**Entries provided**
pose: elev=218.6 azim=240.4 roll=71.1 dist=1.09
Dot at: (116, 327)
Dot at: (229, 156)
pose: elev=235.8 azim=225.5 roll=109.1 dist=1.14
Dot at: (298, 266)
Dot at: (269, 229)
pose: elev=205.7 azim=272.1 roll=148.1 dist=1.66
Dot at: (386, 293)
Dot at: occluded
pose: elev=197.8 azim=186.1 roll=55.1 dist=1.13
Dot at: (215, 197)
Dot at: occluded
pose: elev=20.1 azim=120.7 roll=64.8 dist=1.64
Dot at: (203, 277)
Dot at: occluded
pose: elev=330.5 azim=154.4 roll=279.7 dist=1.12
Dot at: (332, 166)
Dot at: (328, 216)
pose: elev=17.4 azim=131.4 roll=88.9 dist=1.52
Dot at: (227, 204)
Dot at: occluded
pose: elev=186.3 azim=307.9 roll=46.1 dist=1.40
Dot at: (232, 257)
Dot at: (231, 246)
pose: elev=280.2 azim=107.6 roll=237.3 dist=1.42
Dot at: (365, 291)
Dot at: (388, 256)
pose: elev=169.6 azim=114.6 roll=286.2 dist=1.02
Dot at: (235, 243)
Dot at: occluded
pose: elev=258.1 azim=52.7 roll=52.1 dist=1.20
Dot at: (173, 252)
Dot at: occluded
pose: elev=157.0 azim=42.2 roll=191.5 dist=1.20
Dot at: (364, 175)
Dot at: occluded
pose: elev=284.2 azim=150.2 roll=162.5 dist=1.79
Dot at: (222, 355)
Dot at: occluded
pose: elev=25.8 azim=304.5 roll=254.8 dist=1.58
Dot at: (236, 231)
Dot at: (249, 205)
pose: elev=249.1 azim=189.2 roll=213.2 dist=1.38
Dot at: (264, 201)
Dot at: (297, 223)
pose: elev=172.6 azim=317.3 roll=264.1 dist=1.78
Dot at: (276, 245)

**Problem to solve**
Copy every row above, keeping each line unchanged.

**Solution to this task**
pose: elev=218.6 azim=240.4 roll=71.1 dist=1.09
Dot at: (116, 327)
Dot at: (229, 156)
pose: elev=235.8 azim=225.5 roll=109.1 dist=1.14
Dot at: (298, 266)
Dot at: (269, 229)
pose: elev=205.7 azim=272.1 roll=148.1 dist=1.66
Dot at: (386, 293)
Dot at: occluded
pose: elev=197.8 azim=186.1 roll=55.1 dist=1.13
Dot at: (215, 197)
Dot at: occluded
pose: elev=20.1 azim=120.7 roll=64.8 dist=1.64
Dot at: (203, 277)
Dot at: occluded
pose: elev=330.5 azim=154.4 roll=279.7 dist=1.12
Dot at: (332, 166)
Dot at: (328, 216)
pose: elev=17.4 azim=131.4 roll=88.9 dist=1.52
Dot at: (227, 204)
Dot at: occluded
pose: elev=186.3 azim=307.9 roll=46.1 dist=1.40
Dot at: (232, 257)
Dot at: (231, 246)
pose: elev=280.2 azim=107.6 roll=237.3 dist=1.42
Dot at: (365, 291)
Dot at: (388, 256)
pose: elev=169.6 azim=114.6 roll=286.2 dist=1.02
Dot at: (235, 243)
Dot at: occluded
pose: elev=258.1 azim=52.7 roll=52.1 dist=1.20
Dot at: (173, 252)
Dot at: occluded
pose: elev=157.0 azim=42.2 roll=191.5 dist=1.20
Dot at: (364, 175)
Dot at: occluded
pose: elev=284.2 azim=150.2 roll=162.5 dist=1.79
Dot at: (222, 355)
Dot at: occluded
pose: elev=25.8 azim=304.5 roll=254.8 dist=1.58
Dot at: (236, 231)
Dot at: (249, 205)
pose: elev=249.1 azim=189.2 roll=213.2 dist=1.38
Dot at: (264, 201)
Dot at: (297, 223)
pose: elev=172.6 azim=317.3 roll=264.1 dist=1.78
Dot at: (276, 245)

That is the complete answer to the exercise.